▶ **Data for analysis**:
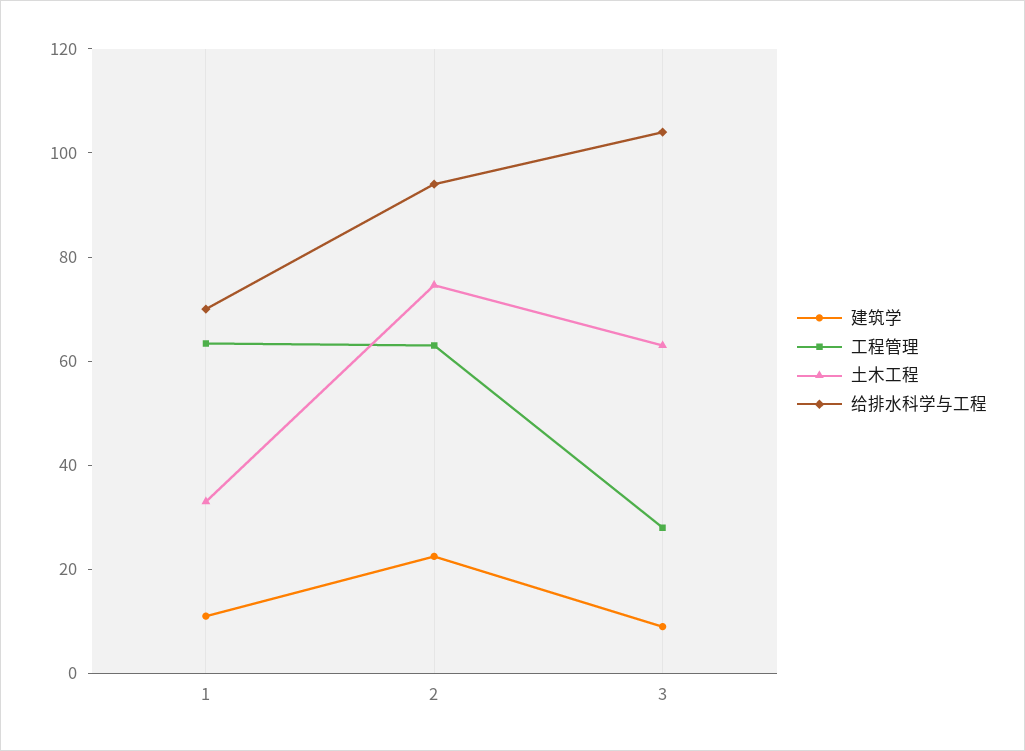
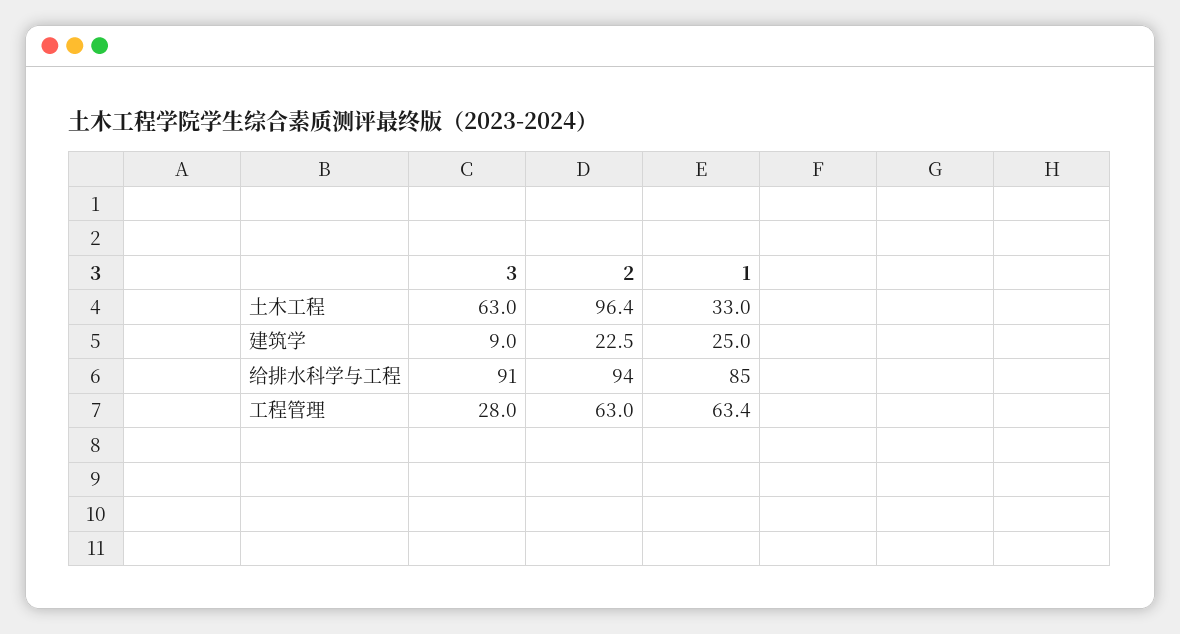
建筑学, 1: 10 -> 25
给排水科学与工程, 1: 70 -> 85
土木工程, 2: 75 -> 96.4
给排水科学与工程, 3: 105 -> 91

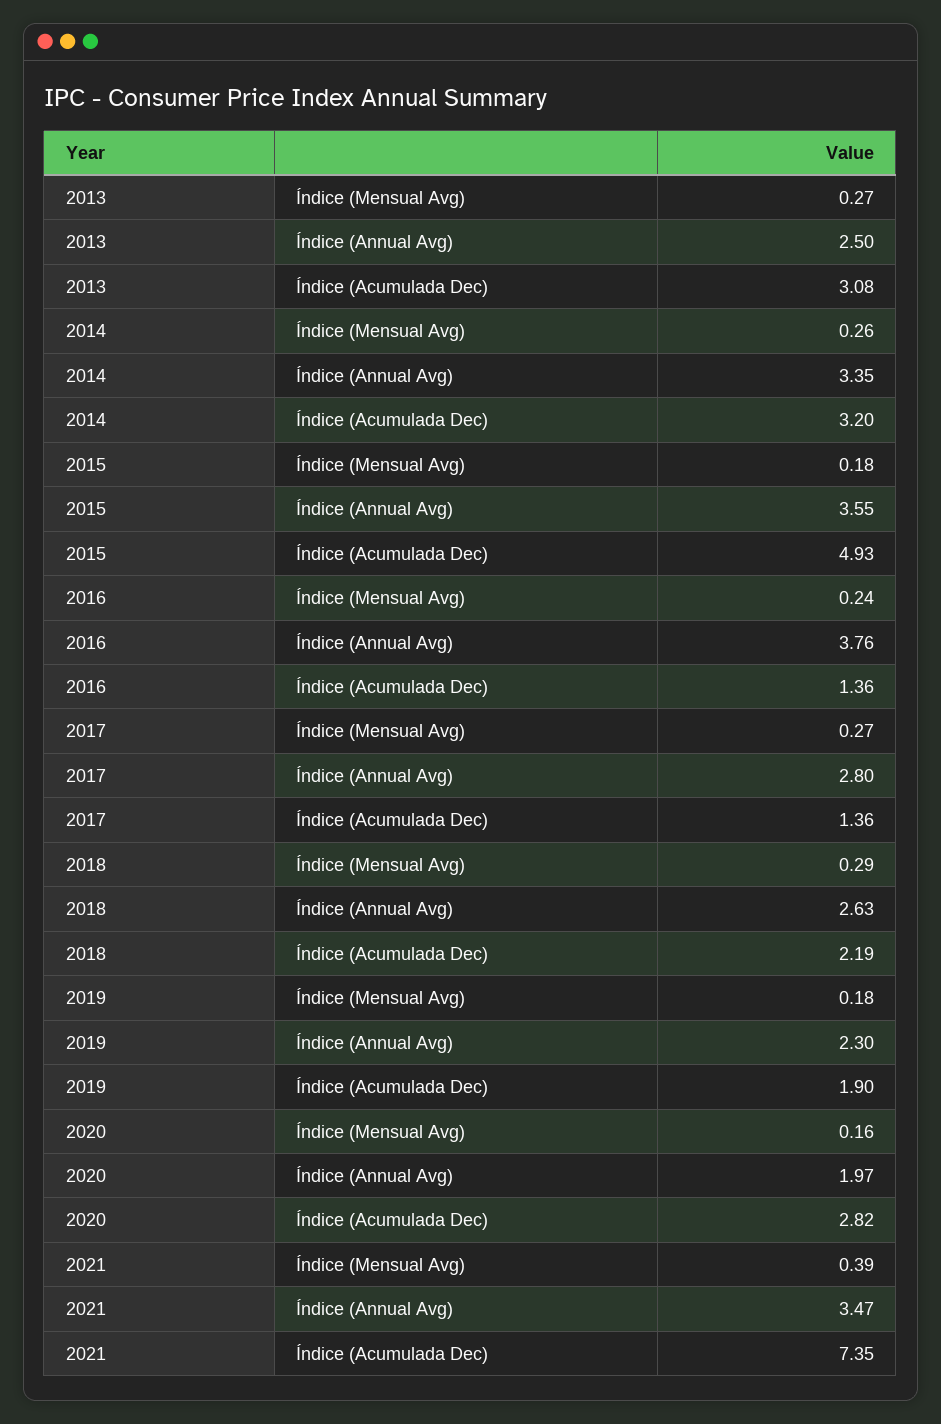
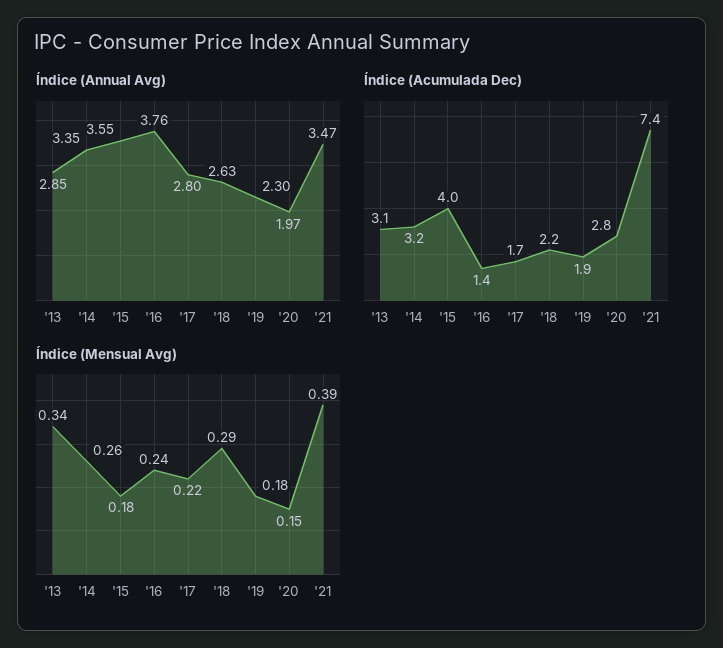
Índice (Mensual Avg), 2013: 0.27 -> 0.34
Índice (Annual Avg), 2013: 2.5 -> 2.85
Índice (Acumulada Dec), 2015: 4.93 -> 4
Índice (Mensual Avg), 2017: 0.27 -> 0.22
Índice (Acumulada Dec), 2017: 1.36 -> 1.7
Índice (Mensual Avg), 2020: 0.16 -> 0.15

▶ **Request**:
Copying begins at the line that holds "Índice (Mensual Avg), 2013: 0.27 -> 0.34" and ends at the last line of the data above, with both included and each line kept exactly.

▶ **Result of the task**:
Índice (Mensual Avg), 2013: 0.27 -> 0.34
Índice (Annual Avg), 2013: 2.5 -> 2.85
Índice (Acumulada Dec), 2015: 4.93 -> 4
Índice (Mensual Avg), 2017: 0.27 -> 0.22
Índice (Acumulada Dec), 2017: 1.36 -> 1.7
Índice (Mensual Avg), 2020: 0.16 -> 0.15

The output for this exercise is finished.